### Your objective
From the records below, please repeat exactly the line that has "pinky mcp: (809, 1028)", the line that has "thumb tip: (1284, 1395)", and every line between them, and nothing else.

Structured pose outputs
◇ ◇ ◇ ◇ ◇
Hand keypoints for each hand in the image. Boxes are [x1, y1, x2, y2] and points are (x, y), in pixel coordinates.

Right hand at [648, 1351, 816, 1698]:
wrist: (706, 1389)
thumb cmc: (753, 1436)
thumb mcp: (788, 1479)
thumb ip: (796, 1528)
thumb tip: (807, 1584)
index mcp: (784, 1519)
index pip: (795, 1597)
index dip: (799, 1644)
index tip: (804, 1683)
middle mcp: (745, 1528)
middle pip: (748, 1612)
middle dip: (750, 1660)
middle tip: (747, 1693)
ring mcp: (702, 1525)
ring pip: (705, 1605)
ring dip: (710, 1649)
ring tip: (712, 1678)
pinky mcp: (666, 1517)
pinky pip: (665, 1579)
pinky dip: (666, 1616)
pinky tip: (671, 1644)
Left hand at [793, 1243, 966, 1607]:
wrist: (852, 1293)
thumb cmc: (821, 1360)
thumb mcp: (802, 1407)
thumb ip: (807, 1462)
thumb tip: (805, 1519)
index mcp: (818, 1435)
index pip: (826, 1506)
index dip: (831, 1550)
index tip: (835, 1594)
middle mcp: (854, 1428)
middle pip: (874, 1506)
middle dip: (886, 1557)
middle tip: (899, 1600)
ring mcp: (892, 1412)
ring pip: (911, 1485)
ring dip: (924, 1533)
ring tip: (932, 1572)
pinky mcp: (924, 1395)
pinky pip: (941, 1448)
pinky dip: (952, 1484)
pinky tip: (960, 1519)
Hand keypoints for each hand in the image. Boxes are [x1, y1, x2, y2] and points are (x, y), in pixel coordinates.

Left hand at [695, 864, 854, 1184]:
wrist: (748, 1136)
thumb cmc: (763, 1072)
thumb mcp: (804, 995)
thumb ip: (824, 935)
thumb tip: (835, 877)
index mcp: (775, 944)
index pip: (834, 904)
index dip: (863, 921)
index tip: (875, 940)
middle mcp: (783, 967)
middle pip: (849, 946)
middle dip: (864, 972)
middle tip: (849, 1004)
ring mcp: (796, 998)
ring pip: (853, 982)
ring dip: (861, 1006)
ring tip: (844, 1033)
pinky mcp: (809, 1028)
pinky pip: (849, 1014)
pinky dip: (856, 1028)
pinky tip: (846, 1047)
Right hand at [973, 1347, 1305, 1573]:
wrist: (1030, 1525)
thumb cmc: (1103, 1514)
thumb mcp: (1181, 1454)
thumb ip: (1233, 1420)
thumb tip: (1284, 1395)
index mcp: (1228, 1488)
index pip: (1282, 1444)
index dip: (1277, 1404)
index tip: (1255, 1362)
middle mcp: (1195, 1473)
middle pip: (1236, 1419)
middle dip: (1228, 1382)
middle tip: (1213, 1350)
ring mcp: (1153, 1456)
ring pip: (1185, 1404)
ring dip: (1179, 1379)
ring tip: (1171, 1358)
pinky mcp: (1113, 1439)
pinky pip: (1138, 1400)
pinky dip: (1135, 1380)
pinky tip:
◇ ◇ ◇ ◇ ◇
### Task answer
pinky mcp: (809, 1028)
pinky pip: (849, 1014)
pinky dip: (856, 1028)
pinky tip: (846, 1047)
Right hand at [973, 1347, 1305, 1573]:
wrist: (1030, 1525)
thumb cmc: (1103, 1514)
thumb mcp: (1181, 1454)
thumb ip: (1233, 1420)
thumb tip: (1284, 1395)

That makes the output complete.